S20 Ultraは大型ゆえ、ディスプレイサイズは6.9インチ、バッテリー容量も5,000mAhと、大画面・長寿命。大きさと重さは、トレードオフでもあります。ユーザーによって、どちらを取るか分かれるところでしょう。

そのほかの違いとしては、S20は5Gの通信がSub6のみ対応、S20+とS20 UltraはSub6に加えてミリ波もサポートしています。

パフォーマンスに関しては、3機種とも同じSoCを採用していることもあって、基本的には同等と見ていいでしょう。そのため、サイズ感で選ぶと良さそうです。実際、S20 Ultraは筆者のような成人男性でもやや手に余る大きさではあります。重さもあって片手操作だと苦しくなる場面も。個人的にはケースを装着してストラップをつけて首にかけることが多いのですが、さすがに200gを超えると首にずっしりきます。

一方で、コンテンツを観るといったシーンになると、途端にS20 Ultraの大画面が有利になります。数字的にはわずかですが、それでも大きくなるほど画面の見やすさは向上します。静止画も動画も、画面は大きければ大きいほどいいのです。

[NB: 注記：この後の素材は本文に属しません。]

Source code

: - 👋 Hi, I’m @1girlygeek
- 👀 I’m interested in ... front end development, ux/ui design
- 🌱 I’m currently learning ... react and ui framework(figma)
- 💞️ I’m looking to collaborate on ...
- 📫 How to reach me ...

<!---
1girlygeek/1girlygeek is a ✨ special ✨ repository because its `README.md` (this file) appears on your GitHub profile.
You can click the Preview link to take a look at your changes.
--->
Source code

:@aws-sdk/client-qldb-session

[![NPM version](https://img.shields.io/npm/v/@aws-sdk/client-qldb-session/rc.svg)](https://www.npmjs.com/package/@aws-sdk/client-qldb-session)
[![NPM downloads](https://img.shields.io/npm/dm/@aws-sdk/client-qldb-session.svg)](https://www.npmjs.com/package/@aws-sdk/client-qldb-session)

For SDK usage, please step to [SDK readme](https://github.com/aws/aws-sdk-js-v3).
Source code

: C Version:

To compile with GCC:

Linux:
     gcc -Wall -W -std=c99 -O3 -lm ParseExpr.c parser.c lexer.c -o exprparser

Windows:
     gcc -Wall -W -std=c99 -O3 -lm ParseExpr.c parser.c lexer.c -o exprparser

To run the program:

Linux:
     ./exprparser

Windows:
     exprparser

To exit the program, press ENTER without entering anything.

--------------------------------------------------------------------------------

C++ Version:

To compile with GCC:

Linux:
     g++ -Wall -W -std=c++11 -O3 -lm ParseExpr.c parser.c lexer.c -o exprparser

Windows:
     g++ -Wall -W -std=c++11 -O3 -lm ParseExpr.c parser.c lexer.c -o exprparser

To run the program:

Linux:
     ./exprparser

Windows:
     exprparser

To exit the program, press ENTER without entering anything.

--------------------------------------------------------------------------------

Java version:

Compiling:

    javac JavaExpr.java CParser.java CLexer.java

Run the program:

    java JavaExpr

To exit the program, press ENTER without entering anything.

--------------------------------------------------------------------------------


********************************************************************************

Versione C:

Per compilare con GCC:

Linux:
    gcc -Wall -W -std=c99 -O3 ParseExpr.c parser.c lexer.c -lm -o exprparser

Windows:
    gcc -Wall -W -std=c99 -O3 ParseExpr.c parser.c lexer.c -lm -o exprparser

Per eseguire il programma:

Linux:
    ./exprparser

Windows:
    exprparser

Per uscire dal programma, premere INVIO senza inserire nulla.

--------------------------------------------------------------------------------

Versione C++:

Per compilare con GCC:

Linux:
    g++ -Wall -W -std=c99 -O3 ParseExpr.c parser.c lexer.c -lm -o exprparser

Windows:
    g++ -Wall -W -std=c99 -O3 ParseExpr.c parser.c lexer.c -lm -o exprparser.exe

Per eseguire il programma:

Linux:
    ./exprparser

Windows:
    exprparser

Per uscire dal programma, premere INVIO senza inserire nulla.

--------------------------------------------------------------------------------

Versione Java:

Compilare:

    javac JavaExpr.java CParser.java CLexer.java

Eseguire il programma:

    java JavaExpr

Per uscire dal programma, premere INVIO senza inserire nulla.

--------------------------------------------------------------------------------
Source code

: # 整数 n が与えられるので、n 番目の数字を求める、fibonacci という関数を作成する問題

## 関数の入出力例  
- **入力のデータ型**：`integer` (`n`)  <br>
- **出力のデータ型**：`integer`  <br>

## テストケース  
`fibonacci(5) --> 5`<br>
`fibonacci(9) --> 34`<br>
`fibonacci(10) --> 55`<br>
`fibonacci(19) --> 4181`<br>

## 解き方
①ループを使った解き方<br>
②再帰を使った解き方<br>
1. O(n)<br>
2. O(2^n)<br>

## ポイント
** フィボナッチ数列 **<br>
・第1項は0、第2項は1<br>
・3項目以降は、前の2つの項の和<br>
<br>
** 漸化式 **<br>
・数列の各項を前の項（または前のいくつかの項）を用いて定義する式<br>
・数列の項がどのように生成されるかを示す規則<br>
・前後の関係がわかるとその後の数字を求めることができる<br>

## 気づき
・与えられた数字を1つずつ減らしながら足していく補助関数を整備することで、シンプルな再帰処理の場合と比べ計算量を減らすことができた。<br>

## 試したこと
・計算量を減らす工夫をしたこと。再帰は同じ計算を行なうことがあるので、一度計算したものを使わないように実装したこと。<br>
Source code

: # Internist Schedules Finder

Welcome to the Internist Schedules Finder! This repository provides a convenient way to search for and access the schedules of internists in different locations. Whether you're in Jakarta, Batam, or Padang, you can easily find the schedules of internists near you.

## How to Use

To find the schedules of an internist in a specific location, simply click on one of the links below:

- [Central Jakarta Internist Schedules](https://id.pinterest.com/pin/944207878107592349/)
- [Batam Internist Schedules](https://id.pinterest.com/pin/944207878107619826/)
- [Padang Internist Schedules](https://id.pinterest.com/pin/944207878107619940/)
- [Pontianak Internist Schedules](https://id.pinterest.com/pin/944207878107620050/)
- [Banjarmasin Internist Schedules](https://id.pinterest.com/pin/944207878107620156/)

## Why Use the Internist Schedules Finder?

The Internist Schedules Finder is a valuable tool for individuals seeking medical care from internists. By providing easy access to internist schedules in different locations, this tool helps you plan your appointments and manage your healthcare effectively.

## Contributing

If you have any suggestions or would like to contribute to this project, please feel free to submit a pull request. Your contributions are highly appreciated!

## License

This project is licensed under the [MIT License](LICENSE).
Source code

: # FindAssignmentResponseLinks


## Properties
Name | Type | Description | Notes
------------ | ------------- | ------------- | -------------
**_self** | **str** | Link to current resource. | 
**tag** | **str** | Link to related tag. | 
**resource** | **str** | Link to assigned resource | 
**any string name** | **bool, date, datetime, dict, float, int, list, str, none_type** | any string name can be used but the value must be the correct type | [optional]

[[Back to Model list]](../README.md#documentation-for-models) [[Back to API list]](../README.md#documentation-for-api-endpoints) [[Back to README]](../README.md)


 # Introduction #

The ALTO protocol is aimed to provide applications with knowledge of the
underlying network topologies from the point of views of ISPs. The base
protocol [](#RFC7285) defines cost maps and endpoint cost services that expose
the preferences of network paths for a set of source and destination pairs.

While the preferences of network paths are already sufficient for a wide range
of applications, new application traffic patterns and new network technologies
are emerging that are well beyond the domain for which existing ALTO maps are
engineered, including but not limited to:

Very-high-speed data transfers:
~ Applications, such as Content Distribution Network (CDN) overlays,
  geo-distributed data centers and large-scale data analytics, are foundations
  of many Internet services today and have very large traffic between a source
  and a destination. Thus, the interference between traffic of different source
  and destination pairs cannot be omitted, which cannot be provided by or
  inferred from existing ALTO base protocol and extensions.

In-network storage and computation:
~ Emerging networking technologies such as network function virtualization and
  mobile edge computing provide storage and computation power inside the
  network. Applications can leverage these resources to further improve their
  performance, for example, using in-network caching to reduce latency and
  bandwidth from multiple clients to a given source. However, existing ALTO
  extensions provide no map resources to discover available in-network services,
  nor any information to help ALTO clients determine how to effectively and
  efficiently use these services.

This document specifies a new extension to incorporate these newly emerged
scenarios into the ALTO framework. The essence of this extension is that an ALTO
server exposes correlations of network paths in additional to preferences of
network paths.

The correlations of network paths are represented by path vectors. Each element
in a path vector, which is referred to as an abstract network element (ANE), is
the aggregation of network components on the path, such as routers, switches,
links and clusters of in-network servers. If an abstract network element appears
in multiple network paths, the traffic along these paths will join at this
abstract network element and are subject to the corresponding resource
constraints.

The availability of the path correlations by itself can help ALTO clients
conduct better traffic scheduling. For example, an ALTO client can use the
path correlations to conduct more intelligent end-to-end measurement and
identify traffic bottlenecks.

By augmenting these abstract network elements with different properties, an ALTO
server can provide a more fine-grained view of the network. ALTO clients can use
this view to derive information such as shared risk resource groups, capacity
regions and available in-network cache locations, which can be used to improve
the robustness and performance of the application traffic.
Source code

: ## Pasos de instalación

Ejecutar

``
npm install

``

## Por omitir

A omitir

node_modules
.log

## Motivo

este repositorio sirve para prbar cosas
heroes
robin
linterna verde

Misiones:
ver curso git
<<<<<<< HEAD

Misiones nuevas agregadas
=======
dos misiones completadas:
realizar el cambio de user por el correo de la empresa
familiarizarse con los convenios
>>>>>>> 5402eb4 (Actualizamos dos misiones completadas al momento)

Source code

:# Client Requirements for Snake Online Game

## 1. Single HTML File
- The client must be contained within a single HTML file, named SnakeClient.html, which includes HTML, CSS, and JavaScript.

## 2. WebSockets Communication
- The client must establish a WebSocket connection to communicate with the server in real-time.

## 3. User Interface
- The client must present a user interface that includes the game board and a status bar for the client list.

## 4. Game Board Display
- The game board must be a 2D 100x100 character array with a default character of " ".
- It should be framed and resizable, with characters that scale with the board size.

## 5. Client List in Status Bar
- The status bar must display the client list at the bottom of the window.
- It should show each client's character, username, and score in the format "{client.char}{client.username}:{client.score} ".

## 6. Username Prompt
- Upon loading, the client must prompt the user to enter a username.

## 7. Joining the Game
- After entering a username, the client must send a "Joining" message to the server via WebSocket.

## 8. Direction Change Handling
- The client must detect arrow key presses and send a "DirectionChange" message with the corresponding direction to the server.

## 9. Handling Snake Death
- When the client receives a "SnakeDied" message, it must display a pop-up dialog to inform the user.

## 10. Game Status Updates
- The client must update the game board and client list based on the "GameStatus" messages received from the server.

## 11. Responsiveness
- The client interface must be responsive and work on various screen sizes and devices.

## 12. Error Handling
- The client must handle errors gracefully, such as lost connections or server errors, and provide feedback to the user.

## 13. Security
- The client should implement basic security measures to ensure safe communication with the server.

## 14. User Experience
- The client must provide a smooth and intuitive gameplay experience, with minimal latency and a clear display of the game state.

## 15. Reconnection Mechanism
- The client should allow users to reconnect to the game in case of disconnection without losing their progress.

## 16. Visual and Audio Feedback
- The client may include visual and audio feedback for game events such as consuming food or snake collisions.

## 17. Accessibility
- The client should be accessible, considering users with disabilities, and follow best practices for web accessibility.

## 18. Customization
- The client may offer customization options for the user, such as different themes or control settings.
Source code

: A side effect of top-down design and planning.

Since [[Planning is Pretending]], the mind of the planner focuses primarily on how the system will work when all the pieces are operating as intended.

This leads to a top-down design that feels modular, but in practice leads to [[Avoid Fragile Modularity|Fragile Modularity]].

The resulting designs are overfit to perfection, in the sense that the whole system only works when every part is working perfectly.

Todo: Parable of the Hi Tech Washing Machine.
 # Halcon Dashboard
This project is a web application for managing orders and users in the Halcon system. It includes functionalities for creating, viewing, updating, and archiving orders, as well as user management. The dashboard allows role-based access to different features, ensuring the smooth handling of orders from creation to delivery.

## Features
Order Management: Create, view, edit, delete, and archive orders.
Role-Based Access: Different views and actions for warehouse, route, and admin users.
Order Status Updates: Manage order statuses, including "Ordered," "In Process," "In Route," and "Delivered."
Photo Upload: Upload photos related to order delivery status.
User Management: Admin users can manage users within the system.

ブラウザでWebサイトを見るときも、SNSでテキストや動画・写真を見るときも、画面の大きさは有利。Galaxy S20シリーズはリフレッシュレートを従来の60Hzから120Hzに変更する機能を備えており、滑らかな映像再生やスクロールを実現します。とはいえ、ディスプレイの設定で最高解像度のWQHD+(3,200×1,440ドット)にすると、リフレッシュレートは60Hz止まりになるため、少し残念なところです。

  • Galaxy S20、Galaxy S20+、Galaxy S20 Ultra

    Galaxy S20シリーズは画面解像度を設定できます

ここまでで選ぶなら

というわけで、大きさと重さ、そのどちらを重視するかによって選択肢は変わってきます。「とにかくハイエンド!」という人ならGalaxy S20 Ultraで決まりです。大きさや重さ、価格は考慮してはいけません。ミリ波もサポートして、今後の高速ネットワークへの対応もバッチリです。もちろん、私も選ぶならS20 Ultraになります。

ハイパフォーマンスでカメラも高性能な一台を求めるなら、S20でしょう。S20も、一括価格が10万円を超えるハイエンド端末です(各種割り引きを除く)。比較的コンパクトで軽いので、普段の持ち歩きも軽快。5Gのミリ波には対応しませんが、当面はミリ波を体験できる環境は限定的なので、それほど問題にはなりません。

  • Galaxy S20、Galaxy S20+、Galaxy S20 Ultra

    大きさは大きいのですが、厚みはそれほど大きな差はありません。カメラ部の厚みが大きな違いでしょう

S20+はやや中途半端な位置づけにあります。深度測位カメラを搭載する点でS20とは異なり、ディスプレイサイズもS20よりは大きくなってミリ波にも対応していますが、これらはすべてS20 Ultraでカバー可能。どうしてもS20 Ultraを選択するのが難しい場合に、S20+となるでしょう。S20 Ultraがラインナップにないドコモのユーザーにとっては、S20かS20+の二択なのは残念です。